UK poll: Thousands of Indians vote in key Brexit poll
The Indian citizens (not British citizens of Indian origin) include students, professionals, others and their family members who are resident in the UK for more than six months, and also those who have permanent residency but have chosen to retain Indian citizenship.Updated: Dec 12, 2019 16:05 IST
Nearly 50 million people eligible to vote in Thursday’s Brexit election includes tens of thousands of Indian citizens legally in the United Kingdom under laws some consider to be an ‘anachronism from the days of the British empire’, but continue to be in force.
The Indian citizens (not British citizens of Indian origin) include students, professionals, others and their family members who are resident in the UK for more than six months, and also those who have permanent residency but have chosen to retain Indian citizenship.
According to the Electoral Commission, people can register to vote if they are: aged 18 or over on polling day; are British citizens resident in the UK; or are Irish or qualifying Commonwealth citizens resident in the UK.
To contest UK elections, candidates must be: at least 18 years old; and British citizens or citizens of the Republic of Ireland or qualifying citizens of the Commonwealth. They are not required to be registered to vote, or to live in the parliamentary constituency in which they wish to stand.

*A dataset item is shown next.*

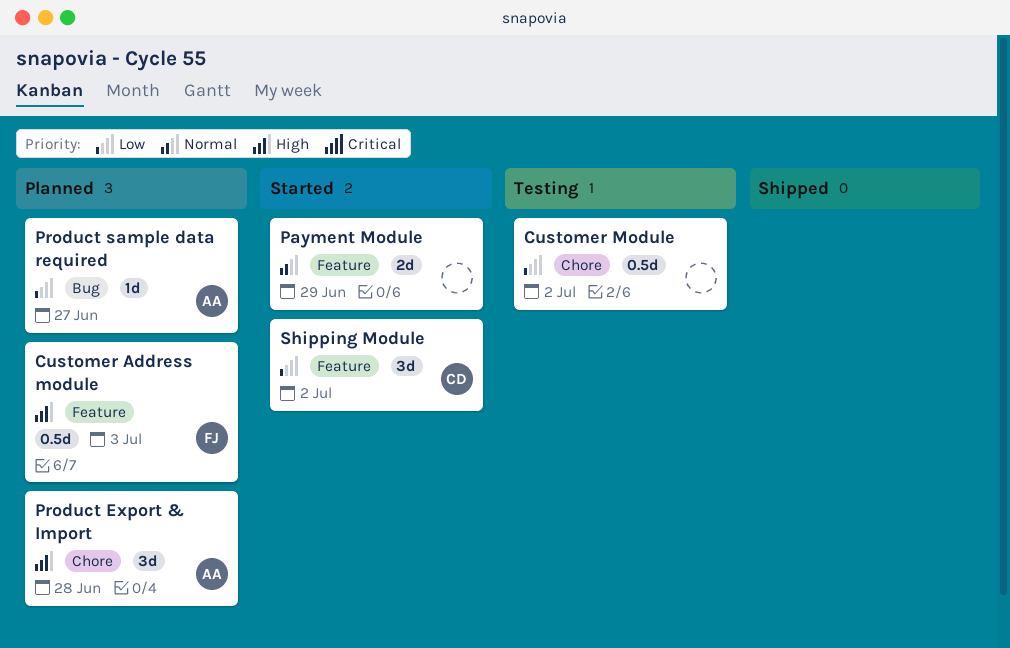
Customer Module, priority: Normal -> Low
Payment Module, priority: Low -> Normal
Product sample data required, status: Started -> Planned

A leading migration campaign group has demanded that voting rights for Indian and Commonwealth citizens be revoked since they do not give the same rights to British citizens in those countries.
According to Migration Watch UK, there could be as many as one million migrants from the Commonwealth who have the right to vote in UK parliamentary elections, which could influence the outcome in closely contested constituencies.
“Voting rights for the whole Commonwealth are an anachronism from the days of the British empire and should be brought to an end except for citizens from those few Commonwealth countries which grant British citizens reciprocal voting rights”, it says.
“British citizens who move to Canada and Australia would not be allowed to exercise a right to vote until they became citizens of those countries. Nor can they vote in India, Pakistan and Nigeria, the three most populous members of the Commonwealth”, it adds.
In 2007, former Prime Minister Gordon Brown commissioned barrister Peter Goldsmith to review British citizenship laws that included voting rights. It concluded that the laws were the result of changes introduced to deal with members of the former empire gaining independence after the Second World War.
Goldsmith noted that clarity was lacking in laws and proposed phasing out the right of Indian and Commonwealth citizens to vote in UK elections: “I do proposed that the government gives consideration to making a clear connection between citizenship and the right to vote by limiting in principle the right to vote in Westminster elections to UK citizens”.
“This would recognise that the right to vote is one of the hallmarks of the political status of citizens; it is not a means of expressing closeness between countries”.
The government did not formally respond to the Goldsmith report, but stated that it had “carefully studied” it.